M.C. – Como jornalista, o que mais critiquei foram as mediações, que podem afundar um debate. Se não conseguimos resolver completamente essa questão, não tenho dúvida de que neste ano elas foram melhores. Outra coisa que talvez tenha a ver com jornalismo: oferecemos pautas aos jornais com escritores que não são muito conhecidos por aqui, como a Jackie Kay. Antes mesmo da Flip, os poemas dela foram publicados no jornal, ela foi entrevistada…

Você acha que o chamariz de um evento desse porte são os autores, mais até do que as discussões travadas?

M.C. – Sim. É um grande festival de autores. É o que define o interesse por ele. Mas tenho consciência de que o evento pode ser usado para enfatizar assuntos relevantes. Sem dúvida é uma ambição de quem monta uma programação como essa: não quero simplesmente um apanhado de escritores, tento fazer com que certos temas que considero importantes sejam discutidos. Isso nem sempre acontece, mas se tenta, às vezes de maneira bem mais marcada como na mesa de autoritarismo e democracia, em que o tema veio primeiro. Outras vezes você depende da habilidade do mediador, depende muito até.

“O importante é que eles [escritores] estejam ‘na deles’”

Qual foi sua autonomia no processo de curadoria?

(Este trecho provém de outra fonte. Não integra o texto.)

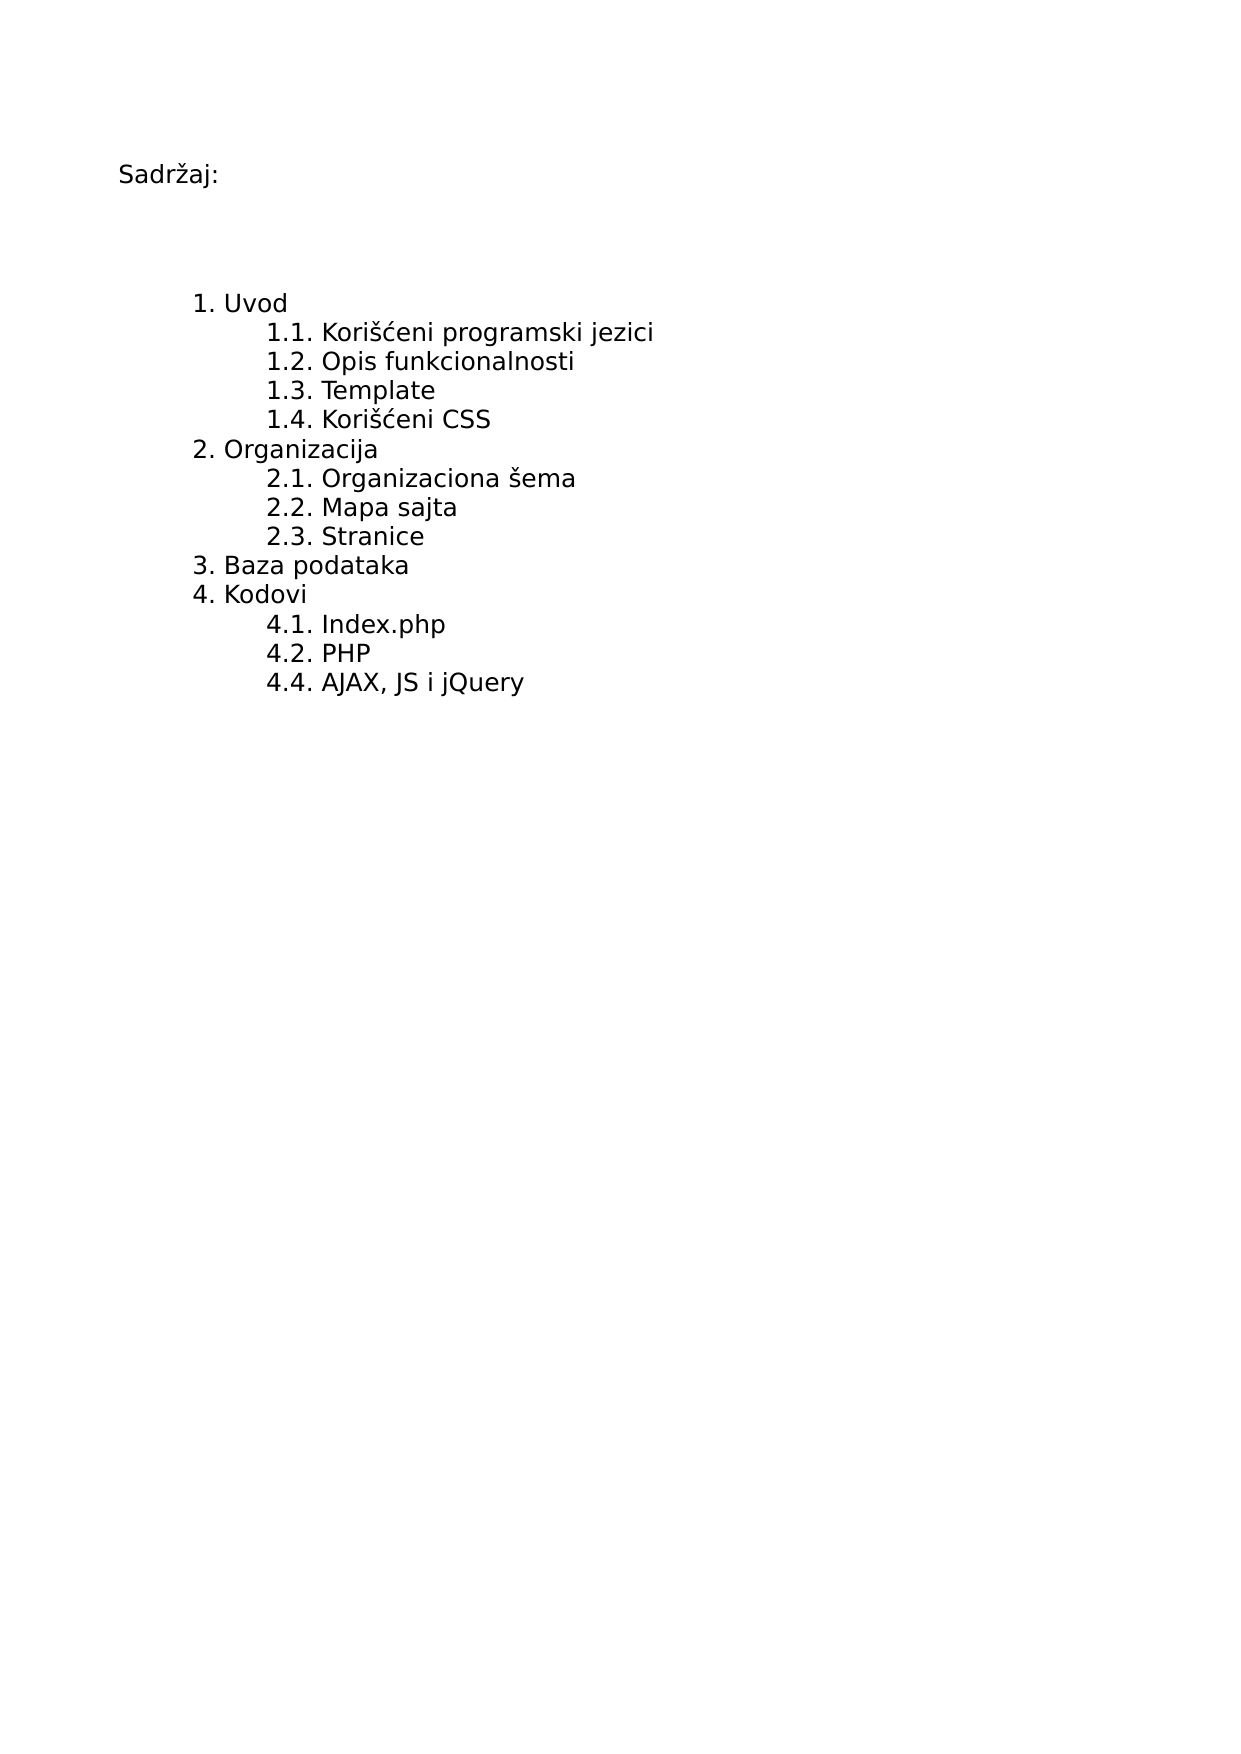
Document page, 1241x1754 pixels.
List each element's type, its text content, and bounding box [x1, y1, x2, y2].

text 4.1. Index.php [118, 610, 1122, 639]
text 4.4. AJAX, JS i jQuery [118, 668, 1122, 697]
text 2.2. Mapa sajta [118, 493, 1122, 522]
subtitle Sadržaj: [118, 160, 1122, 189]
text 2.1. Organizaciona šema [118, 464, 1122, 493]
text 1.2. Opis funkcionalnosti [118, 347, 1122, 376]
text 4.2. PHP [118, 639, 1122, 668]
text 2.3. Stranice [118, 522, 1122, 551]
text 2. Organizacija [118, 435, 1122, 464]
text 1.4. Korišćeni CSS [118, 406, 1122, 435]
text 4. Kodovi [118, 581, 1122, 610]
text 1.1. Korišćeni programski jezici [118, 318, 1122, 347]
text 3. Baza podataka [118, 551, 1122, 581]
text 1. Uvod [118, 289, 1122, 318]
text 1.3. Template [118, 376, 1122, 406]
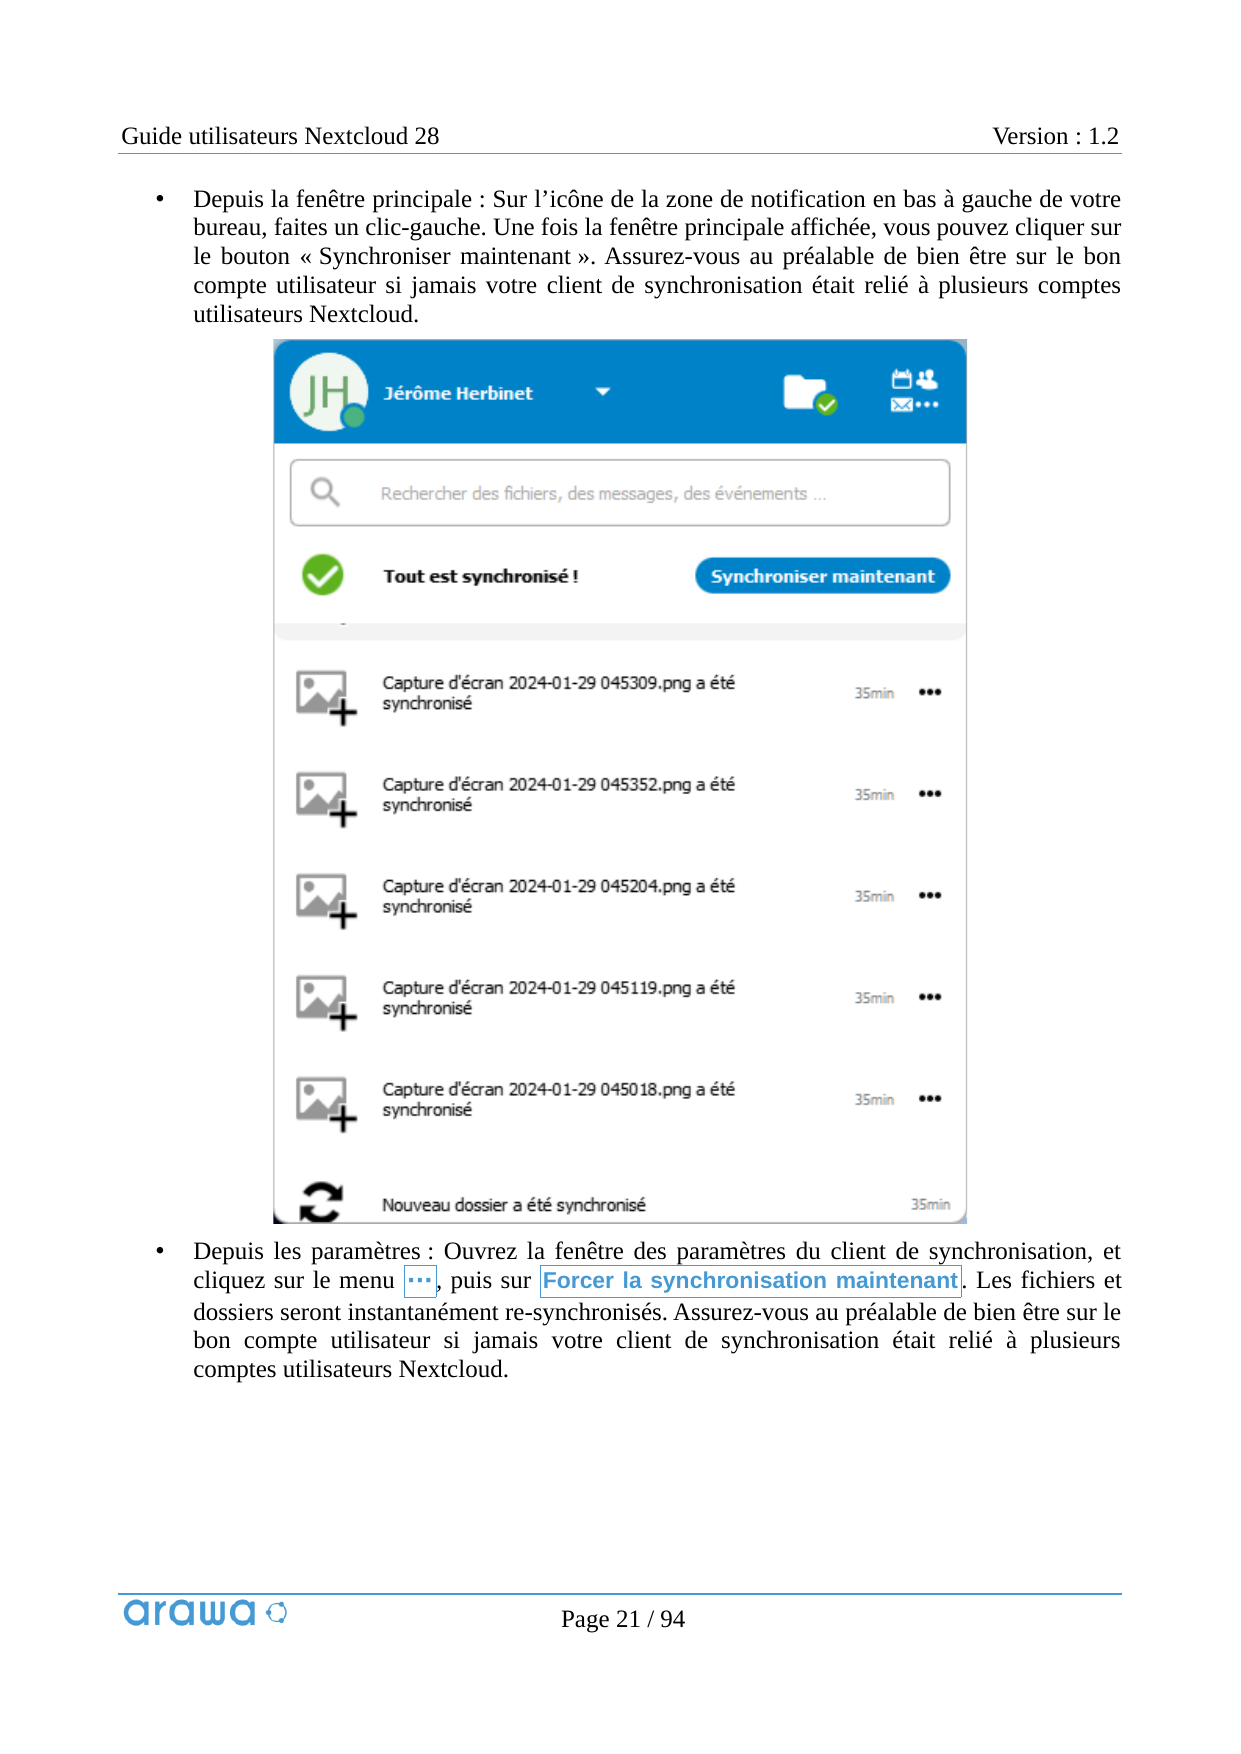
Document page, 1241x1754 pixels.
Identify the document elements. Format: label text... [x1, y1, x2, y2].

list Depuis la fenêtre principale : Sur l’icône de la zone de notification en bas à gauche de votre bureau, faites un clic-gauche. Une fois la fenêtre principale affichée, vous pouvez cliquer sur le bouton « Synchroniser maintenant ». Assurez-vous au préalable de bien être sur le bon compte utilisateur si jamais votre client de synchronisation était relié à plusieurs comptes utilisateurs Nextcloud. [156, 184, 1122, 327]
list Depuis les paramètres : Ouvrez la fenêtre des paramètres du client de synchronisation, et cliquez sur le menu ⋅⋅⋅, puis sur Forcer la synchronisation maintenant. Les fichiers et dossiers seront instantanément re-synchronisés. Assurez-vous au préalable de bien être sur le bon compte utilisateur si jamais votre client de synchronisation était relié à plusieurs comptes utilisateurs Nextcloud. [156, 1236, 1122, 1383]
picture [121, 1597, 290, 1628]
picture [273, 339, 968, 1224]
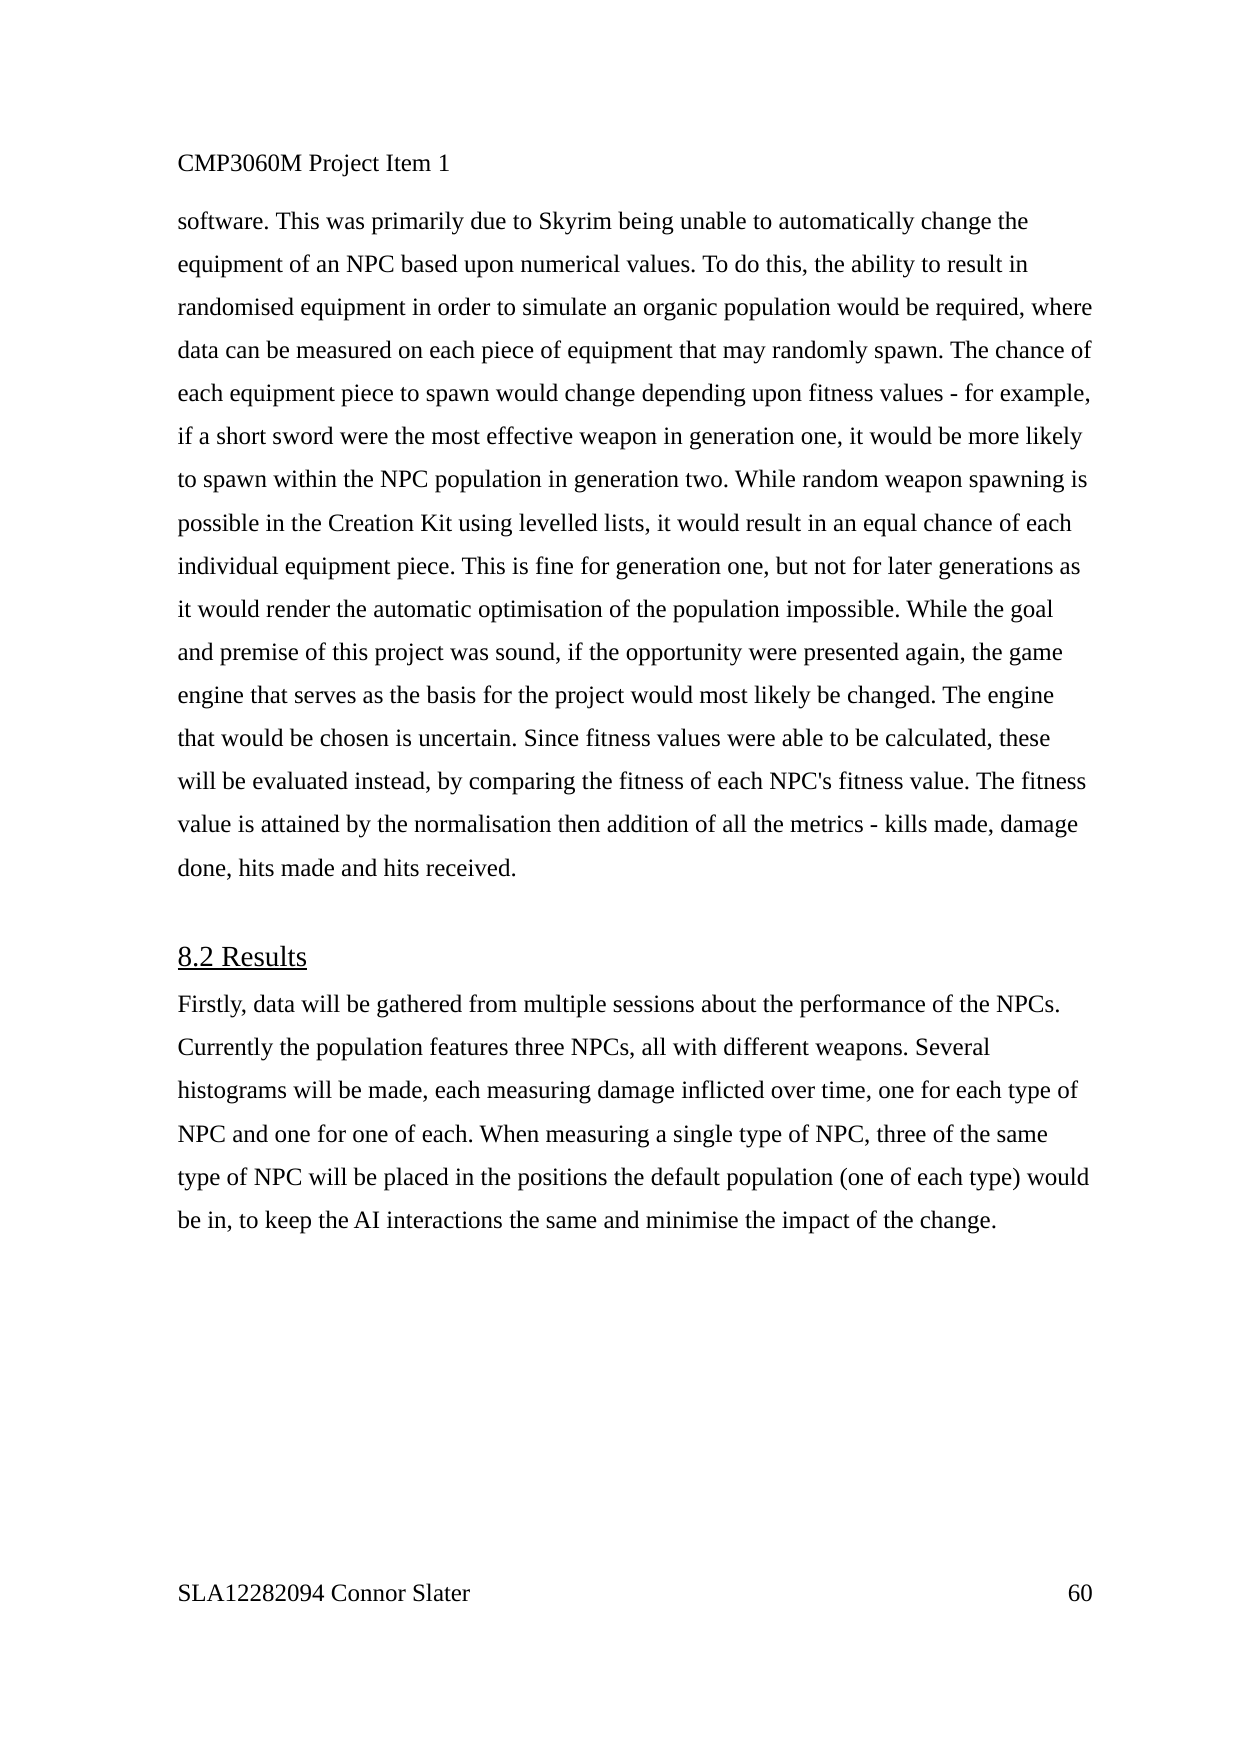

M.C. – A grande diferença desse trabalho para o meu no jornal foi a ausência de níveis hierárquicos acima de mim. É claro que existe o diretor do festival, mas a minha relação com ele se dá muito mais na conversa do que na hierarquia. Bom, óbvio que sofro pressão das editoras para que determinados autores estejam na Flip. Mas o importante, e o que no fundo é a grande qualidade do festival, é a possibilidade de o curador definir aquilo tudo de acordo com as suas próprias avaliações. Realmente não tem nenhum nome que tenha estado na Flip deste ano contra a minha vontade.

Você tem contato direto com os escritores em alguma parte desse processo?

M.C. – Antes da Flip, falo mais com os agentes. Durante a Flip, sim, converso com eles. Fico na mesma pousada dos escritores, mas também tento não ficar me intrometendo muito, me apresento, enfim, me ponho à disposição para qualquer coisa. No dia do debate a gente fica no camarim. Tem algumas situações em que você está com os caras. Mas o importante é que eles estejam ali à vontade, “na deles”.

“É importante não falar por falar”

Você tem acompanhado as discussões sobre a seleção da revista Granta? Até que ponto é importante para um autor participar de uma seleção como essa?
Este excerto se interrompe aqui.